Use of the utexas vibroseis in the neesr sand aging field experiment
Date of Original Version
The objective of this study is to develop a better understanding of the mechanisms and implications of time-dependent changes in the state and properties of recently disturbed sands (i.e., sand "aging"). Particular emphasis is placed on the use of the UTexas NEES vibroseis in this study. Aging effects in sand, such as increases in penetration resistance with time after deposition, densification, and/or liquefaction, are known to occur in-situ, but the causes of these effects are not fully understood. As part of this study, two separate regions of a saturated sand deposit site in Griffin, IN were disturbed using explosives and the UTexas NEES vibroseis (T-Rex). Subsequent to the disturbances, in-situ tests were performed, to include cone penetration tests (CPT) and shear wave velocity measurements, at varying time intervals (weeks, months, and years) to monitor for aging effects. The reason for using the two methods to disturb the deposits is because each method induces different levels of strains, affects the soil state differently, and/or introduces foreign elements into the soil (e.g., blast gases from explosives). Consequently, further insights into the underlying mechanisms of sand aging can be gained. In the area where explosives were used to disturb the soil, increases in CPT tip resistances were observed as a function of time after disturbance. However, in the area where the vibroseis was used, no increase in CPT tip resistance was observed as a function of time after disturbance. This is thought to be due to the relatively low level of strain induced in the soil during the vibroseis shaking.

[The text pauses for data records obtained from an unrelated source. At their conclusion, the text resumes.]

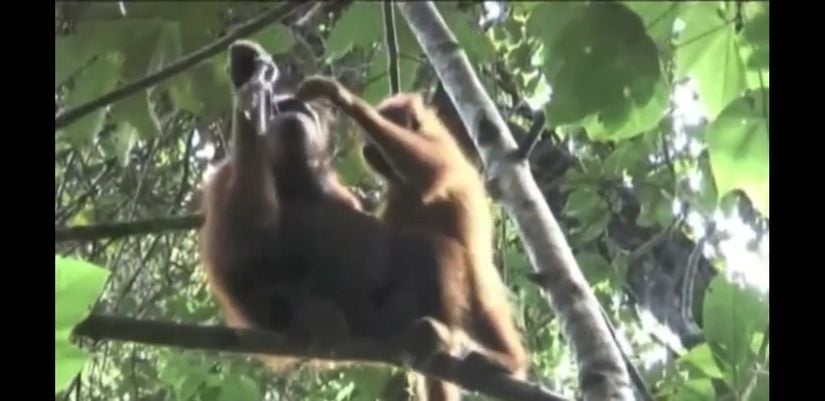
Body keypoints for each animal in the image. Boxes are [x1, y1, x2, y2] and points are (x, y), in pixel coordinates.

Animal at [296, 76, 529, 401]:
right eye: (374, 151)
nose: (370, 150)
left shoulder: (443, 147)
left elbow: (431, 171)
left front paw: (341, 98)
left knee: (448, 261)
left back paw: (498, 356)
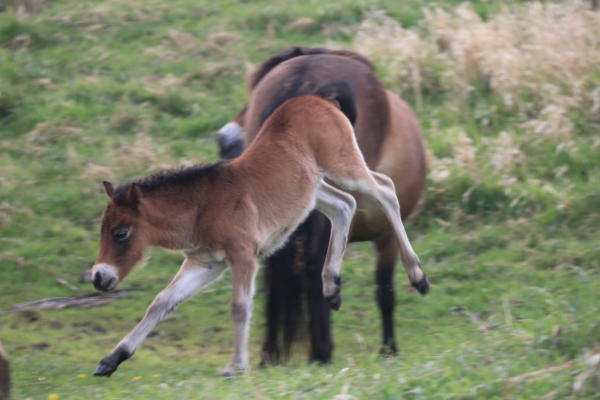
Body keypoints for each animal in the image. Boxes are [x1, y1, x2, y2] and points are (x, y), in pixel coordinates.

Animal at [90, 79, 426, 376]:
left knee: (385, 189)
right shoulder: (205, 263)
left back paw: (418, 277)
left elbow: (240, 306)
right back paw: (332, 288)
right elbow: (161, 303)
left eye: (121, 233)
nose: (99, 277)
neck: (203, 206)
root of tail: (318, 98)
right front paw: (111, 360)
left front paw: (235, 366)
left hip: (342, 164)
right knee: (345, 205)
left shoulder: (243, 254)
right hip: (313, 188)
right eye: (102, 230)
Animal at [217, 47, 426, 362]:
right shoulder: (385, 237)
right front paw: (389, 347)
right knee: (323, 256)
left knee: (276, 274)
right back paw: (322, 348)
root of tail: (305, 74)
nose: (224, 140)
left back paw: (271, 354)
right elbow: (385, 290)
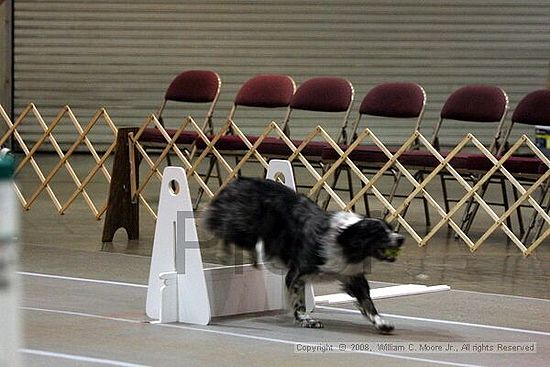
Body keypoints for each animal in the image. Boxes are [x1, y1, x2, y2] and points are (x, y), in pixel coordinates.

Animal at [204, 178, 406, 334]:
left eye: (391, 228)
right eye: (379, 233)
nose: (401, 238)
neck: (343, 240)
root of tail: (239, 181)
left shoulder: (351, 275)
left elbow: (367, 302)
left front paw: (381, 323)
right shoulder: (298, 273)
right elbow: (298, 300)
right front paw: (306, 319)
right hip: (244, 226)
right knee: (221, 228)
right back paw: (224, 254)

Proceedings of the Symposium on the Application of Geophyics to Engineering and Environmental Problems, SAGEEP
Saftner, David A., Russell A. Green, Roman D. Hryciw, and Christopher D. Baxter. "Use of the utexas vibroseis in the neesr sand aging field experiment." Proceedings of the Symposium on the Application of Geophyics to Engineering and Environmental Problems, SAGEEP , (2011): 448-451. doi:10.4133/1.3614147.